• [About this exercise]:
Retype everything from the start of the records down to the line containing "10: (280, 143)", with both ends included, and copy each line exactly. Leave the pictures out of your answer.

• [Information provided]:
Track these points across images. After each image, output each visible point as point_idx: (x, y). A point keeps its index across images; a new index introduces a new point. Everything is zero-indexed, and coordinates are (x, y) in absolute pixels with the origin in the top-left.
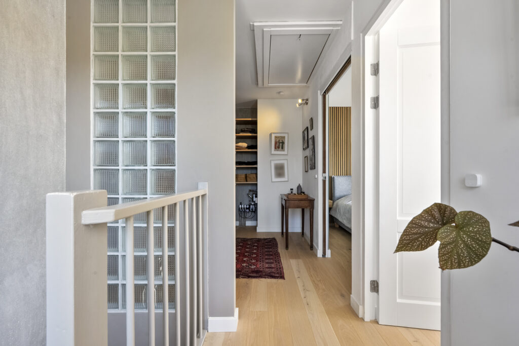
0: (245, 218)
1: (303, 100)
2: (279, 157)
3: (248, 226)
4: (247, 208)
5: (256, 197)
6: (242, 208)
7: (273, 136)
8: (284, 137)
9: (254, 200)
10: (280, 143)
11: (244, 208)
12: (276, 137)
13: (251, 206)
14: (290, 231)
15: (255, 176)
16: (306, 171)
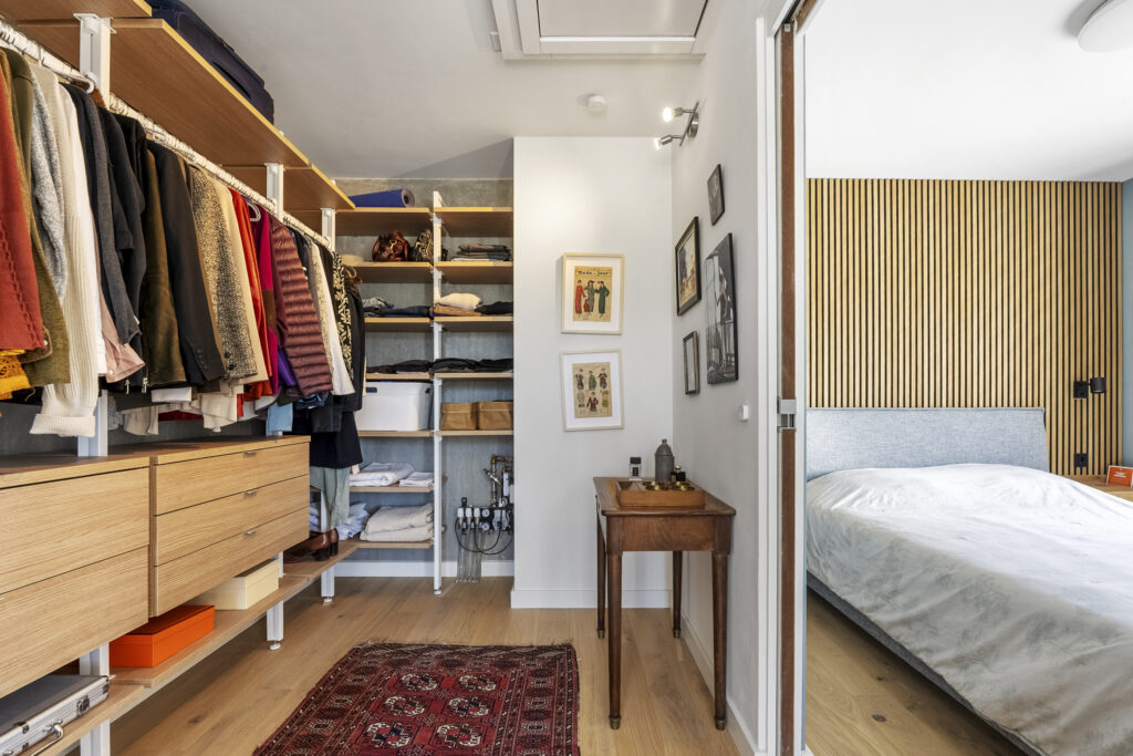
0: (479, 551)
1: (680, 112)
2: (590, 344)
3: (489, 579)
4: (482, 519)
5: (511, 480)
6: (465, 519)
7: (570, 266)
8: (608, 272)
9: (505, 494)
10: (592, 292)
11: (473, 519)
12: (579, 271)
13: (497, 513)
14: (628, 602)
15: (506, 410)
16: (688, 393)
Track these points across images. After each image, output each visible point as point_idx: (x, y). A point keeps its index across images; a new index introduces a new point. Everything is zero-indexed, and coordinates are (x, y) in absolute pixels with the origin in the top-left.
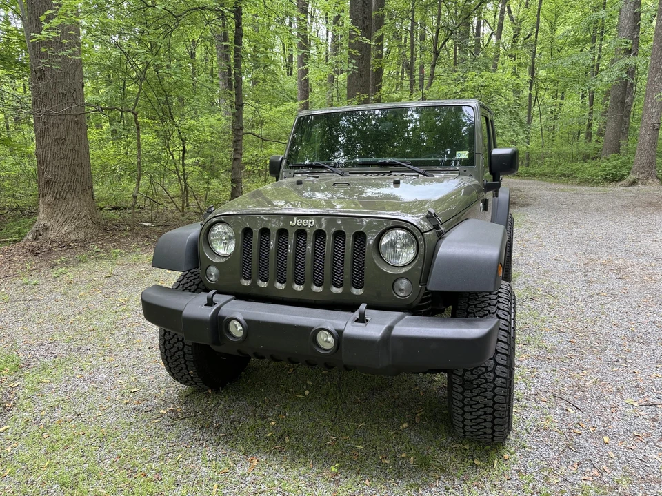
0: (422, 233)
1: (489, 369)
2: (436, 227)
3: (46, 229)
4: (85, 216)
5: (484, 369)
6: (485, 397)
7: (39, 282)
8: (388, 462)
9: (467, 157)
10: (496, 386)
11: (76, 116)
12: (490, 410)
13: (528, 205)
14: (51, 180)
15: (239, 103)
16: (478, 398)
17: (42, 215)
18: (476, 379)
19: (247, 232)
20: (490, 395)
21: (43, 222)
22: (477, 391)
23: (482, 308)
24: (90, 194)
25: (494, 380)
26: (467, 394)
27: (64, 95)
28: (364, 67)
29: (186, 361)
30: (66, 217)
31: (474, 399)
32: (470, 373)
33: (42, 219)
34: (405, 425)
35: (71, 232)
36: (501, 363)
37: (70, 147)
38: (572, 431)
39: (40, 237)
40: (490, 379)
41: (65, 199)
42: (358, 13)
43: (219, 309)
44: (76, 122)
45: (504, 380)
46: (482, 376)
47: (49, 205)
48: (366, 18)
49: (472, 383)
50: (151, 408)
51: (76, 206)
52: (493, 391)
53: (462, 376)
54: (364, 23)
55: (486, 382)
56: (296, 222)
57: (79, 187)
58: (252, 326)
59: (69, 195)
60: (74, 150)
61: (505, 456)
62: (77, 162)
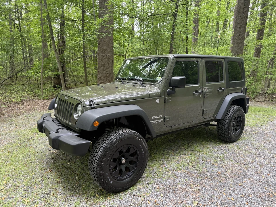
0: (83, 106)
2: (92, 105)
14: (100, 78)
15: (171, 50)
19: (59, 100)
48: (245, 8)
54: (244, 10)
56: (66, 98)
59: (104, 83)
60: (107, 68)
61: (108, 198)
62: (107, 72)
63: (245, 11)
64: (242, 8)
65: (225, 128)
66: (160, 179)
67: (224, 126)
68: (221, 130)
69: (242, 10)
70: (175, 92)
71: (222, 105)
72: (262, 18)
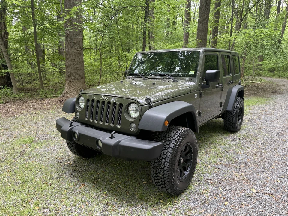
0: (141, 106)
1: (163, 163)
2: (149, 104)
3: (67, 93)
4: (81, 89)
5: (161, 163)
6: (161, 174)
7: (56, 113)
8: (128, 194)
9: (194, 73)
10: (164, 171)
11: (79, 51)
12: (163, 180)
13: (282, 93)
14: (69, 75)
15: (144, 45)
16: (159, 174)
17: (66, 88)
18: (158, 166)
19: (88, 100)
20: (162, 173)
21: (66, 90)
22: (158, 171)
23: (167, 138)
24: (83, 80)
25: (164, 167)
26: (155, 172)
27: (75, 43)
28: (205, 27)
29: (73, 146)
30: (74, 89)
31: (157, 174)
32: (156, 163)
33: (66, 89)
34: (145, 182)
35: (75, 95)
36: (167, 161)
37: (76, 63)
38: (213, 197)
39: (65, 96)
40: (163, 167)
41: (74, 82)
42: (204, 3)
43: (72, 128)
44: (79, 53)
45: (168, 168)
46: (160, 165)
47: (68, 84)
48: (207, 5)
49: (157, 168)
50: (63, 161)
51: (78, 85)
52: (163, 172)
53: (154, 164)
54: (206, 7)
55: (161, 168)
56: (103, 98)
57: (79, 78)
58: (80, 135)
59: (75, 81)
60: (78, 64)
61: (175, 201)
62: (79, 68)
63: (207, 9)
64: (204, 5)
65: (233, 119)
66: (205, 174)
67: (232, 117)
68: (229, 121)
69: (205, 7)
70: (209, 86)
71: (231, 97)
72: (217, 16)
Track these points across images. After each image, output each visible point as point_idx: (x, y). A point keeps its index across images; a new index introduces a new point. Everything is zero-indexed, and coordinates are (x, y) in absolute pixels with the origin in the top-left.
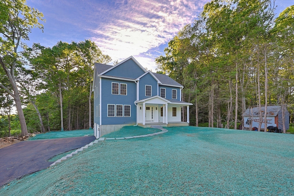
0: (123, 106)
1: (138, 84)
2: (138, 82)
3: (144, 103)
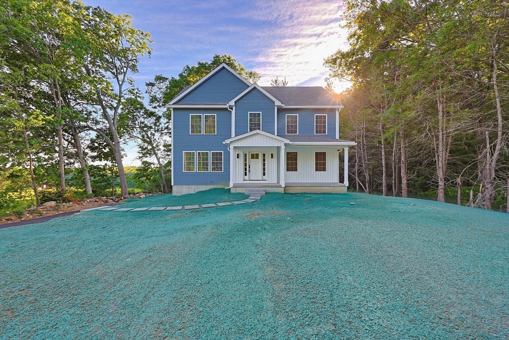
0: (210, 153)
1: (233, 112)
2: (234, 108)
3: (231, 147)
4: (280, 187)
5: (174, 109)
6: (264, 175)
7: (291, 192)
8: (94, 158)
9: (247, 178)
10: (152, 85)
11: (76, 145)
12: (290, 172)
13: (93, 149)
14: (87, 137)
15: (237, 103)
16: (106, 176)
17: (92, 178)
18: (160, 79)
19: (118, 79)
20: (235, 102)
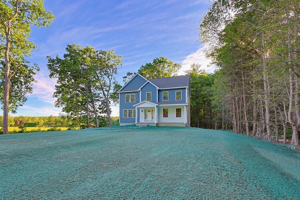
1: (140, 93)
2: (141, 91)
3: (136, 108)
4: (154, 123)
5: (120, 93)
6: (153, 119)
7: (159, 126)
8: (100, 113)
9: (146, 120)
10: (126, 77)
11: (93, 107)
12: (165, 118)
13: (100, 109)
14: (98, 104)
15: (142, 89)
16: (105, 120)
17: (100, 121)
18: (129, 74)
19: (109, 78)
20: (141, 89)
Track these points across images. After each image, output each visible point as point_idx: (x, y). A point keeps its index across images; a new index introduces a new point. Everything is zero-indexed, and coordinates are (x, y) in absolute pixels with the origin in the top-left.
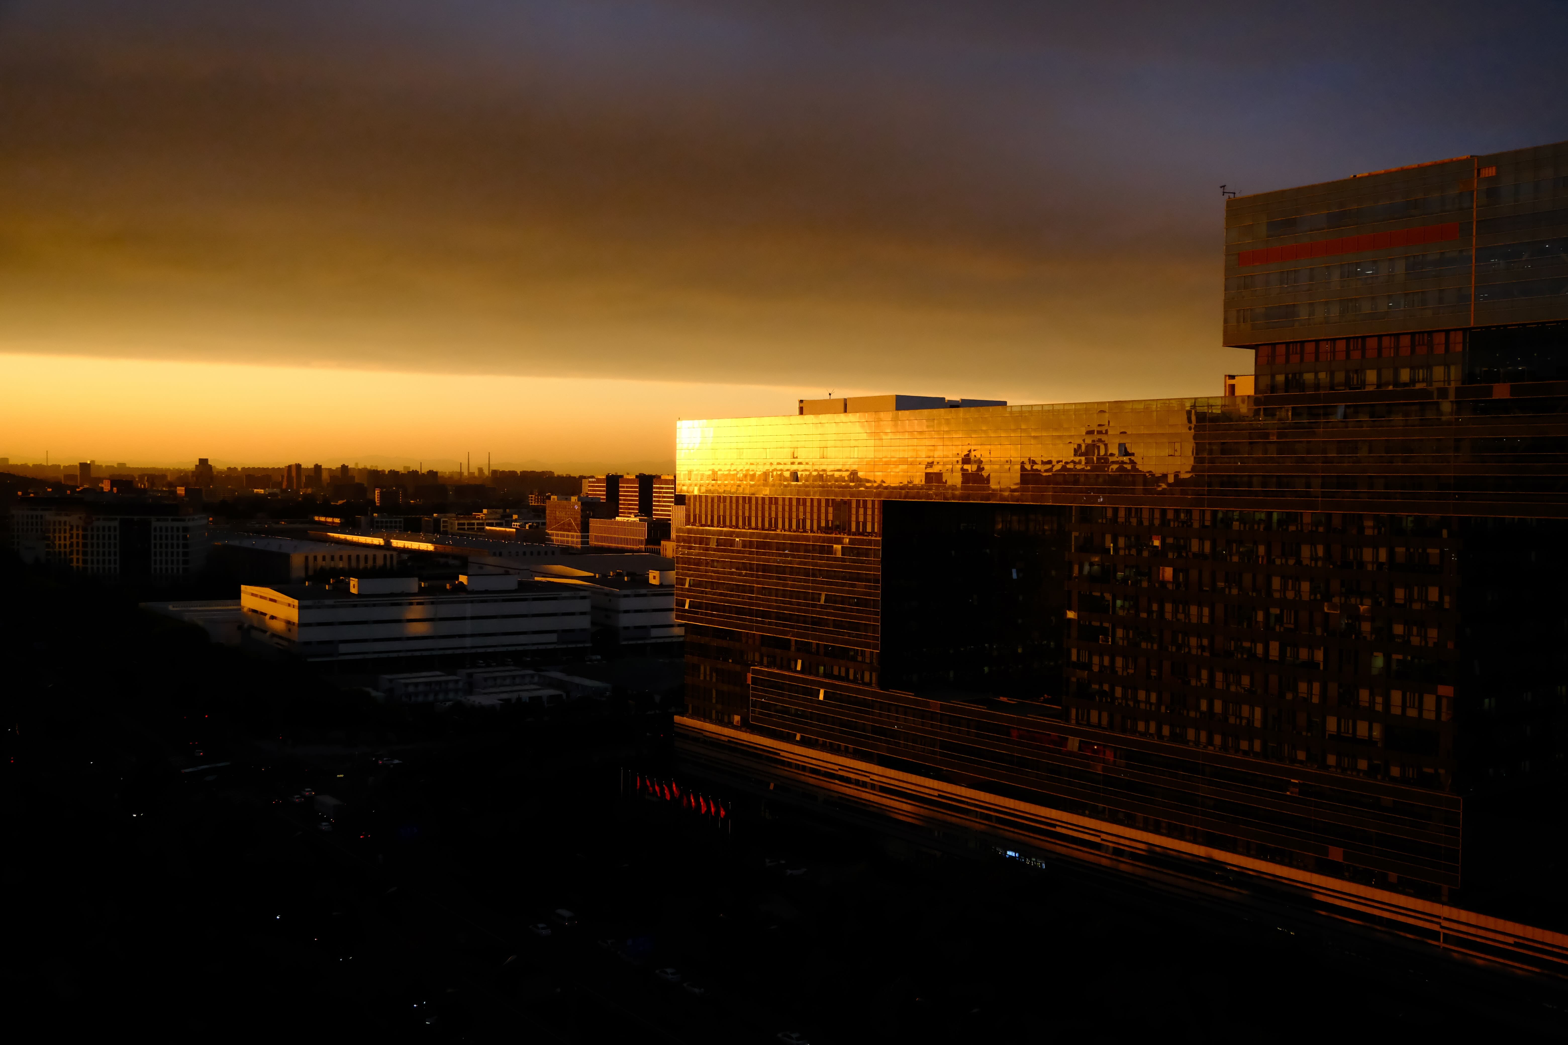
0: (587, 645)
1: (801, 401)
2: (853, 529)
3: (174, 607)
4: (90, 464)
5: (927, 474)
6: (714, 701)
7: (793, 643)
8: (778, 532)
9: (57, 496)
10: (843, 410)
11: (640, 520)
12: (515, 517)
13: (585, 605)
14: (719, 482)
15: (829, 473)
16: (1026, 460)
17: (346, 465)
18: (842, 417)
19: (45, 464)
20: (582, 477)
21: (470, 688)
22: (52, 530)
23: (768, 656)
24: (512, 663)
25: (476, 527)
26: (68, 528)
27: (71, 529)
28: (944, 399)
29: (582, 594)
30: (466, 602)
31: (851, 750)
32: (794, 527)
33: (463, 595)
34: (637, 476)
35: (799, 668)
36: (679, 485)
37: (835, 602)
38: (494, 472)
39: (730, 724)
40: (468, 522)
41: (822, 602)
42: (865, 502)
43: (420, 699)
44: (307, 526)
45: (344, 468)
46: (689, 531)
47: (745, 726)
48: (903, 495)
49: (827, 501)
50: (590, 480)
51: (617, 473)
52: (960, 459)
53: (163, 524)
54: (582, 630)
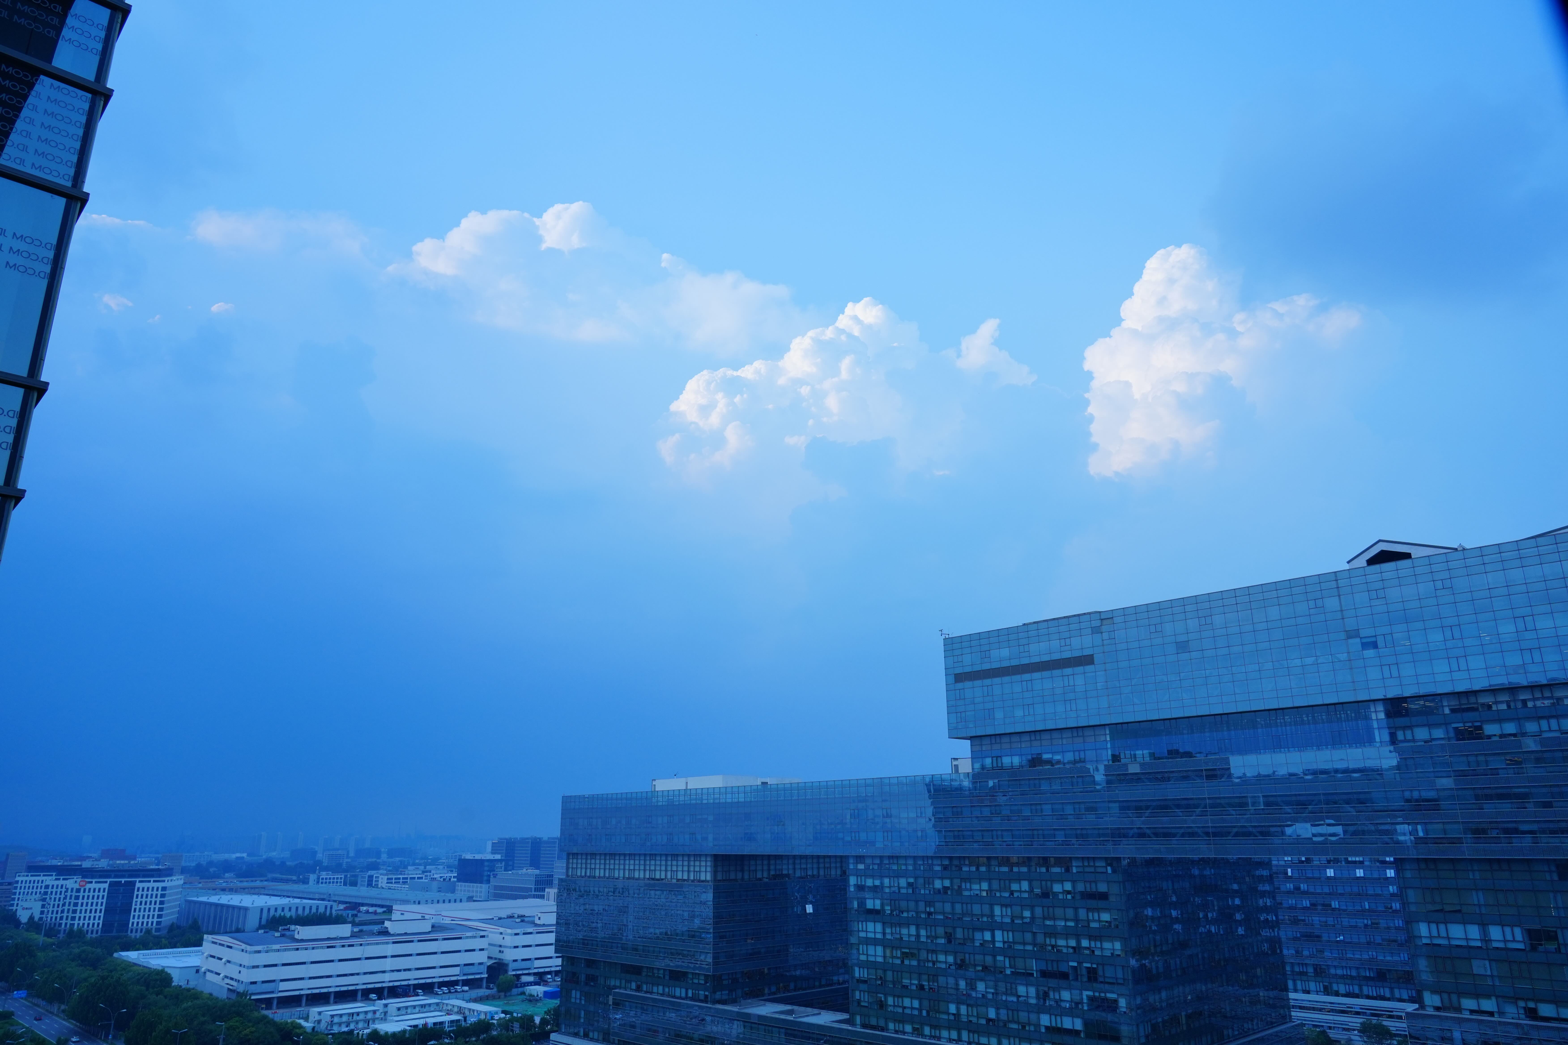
0: (483, 976)
5: (745, 834)
7: (645, 970)
13: (483, 943)
16: (817, 822)
21: (386, 1017)
22: (49, 893)
23: (626, 981)
24: (422, 994)
25: (401, 881)
27: (66, 891)
30: (389, 943)
33: (387, 938)
34: (527, 840)
37: (677, 935)
42: (700, 855)
43: (343, 1028)
47: (607, 1039)
48: (729, 850)
51: (514, 838)
53: (146, 885)
54: (480, 964)
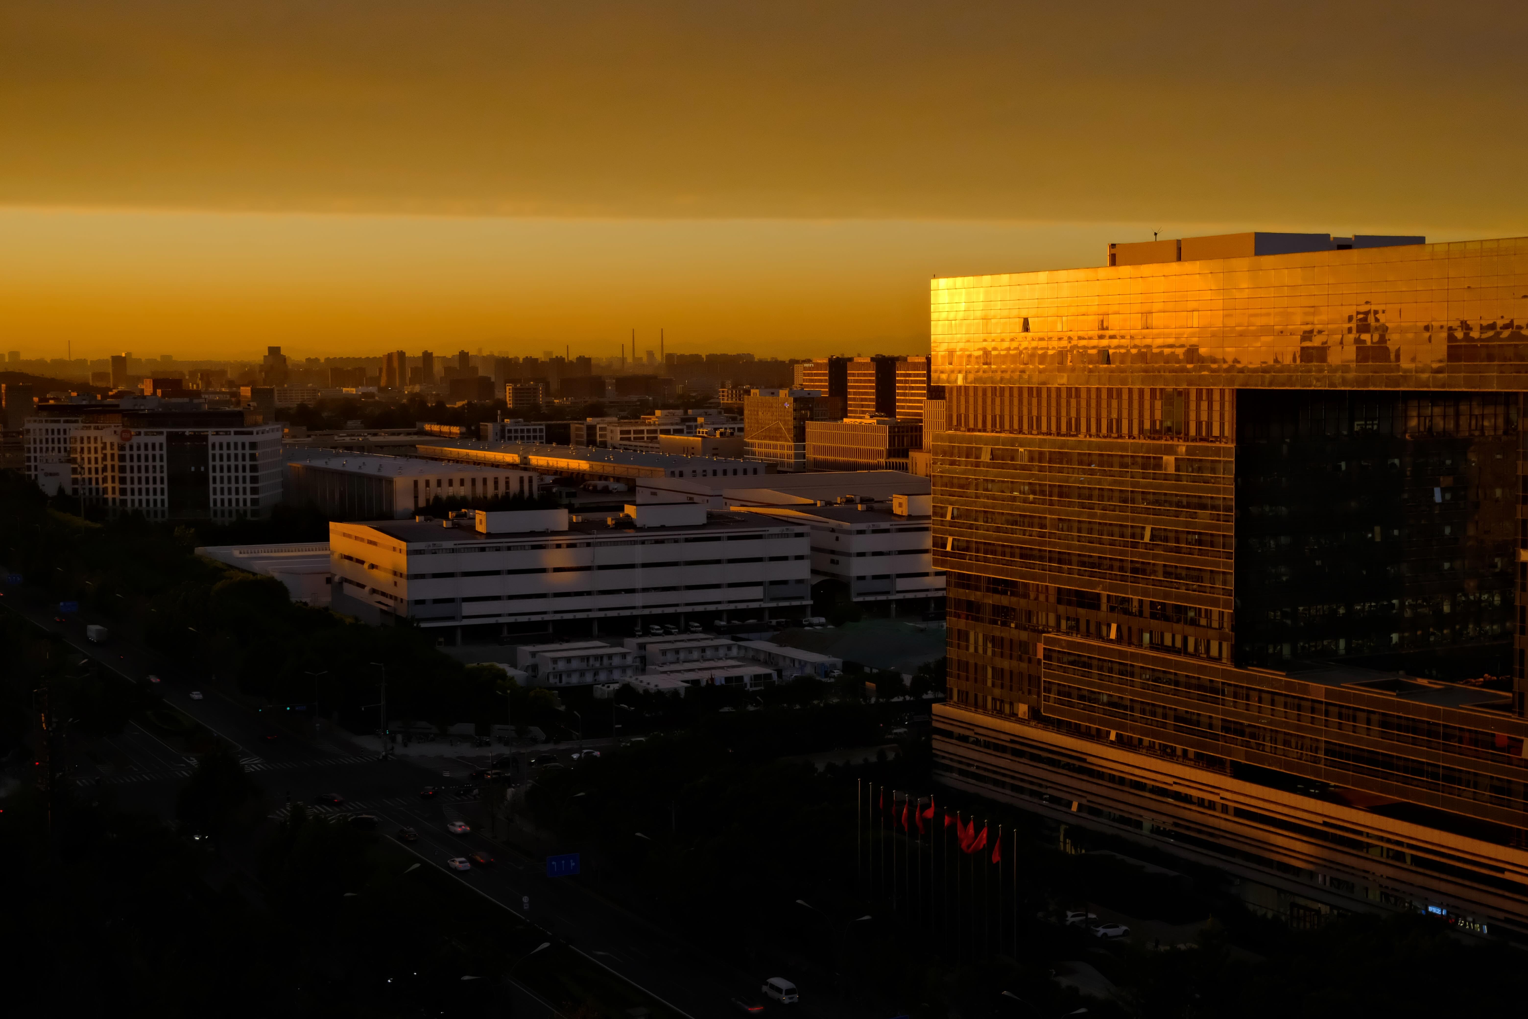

• [Task solution]:
Track these points across images. After each image, output each visible point as point_idx: (x, y). A point keeps its index across images; a new index introduces a new point. Everything is zero-indexed, and coordinates are (x, y) in absolute pixels with the origin in the top-left.
0: (245, 218)
1: (303, 100)
2: (279, 157)
3: (248, 226)
4: (247, 208)
5: (256, 197)
6: (242, 208)
7: (273, 136)
8: (284, 137)
9: (254, 200)
10: (280, 143)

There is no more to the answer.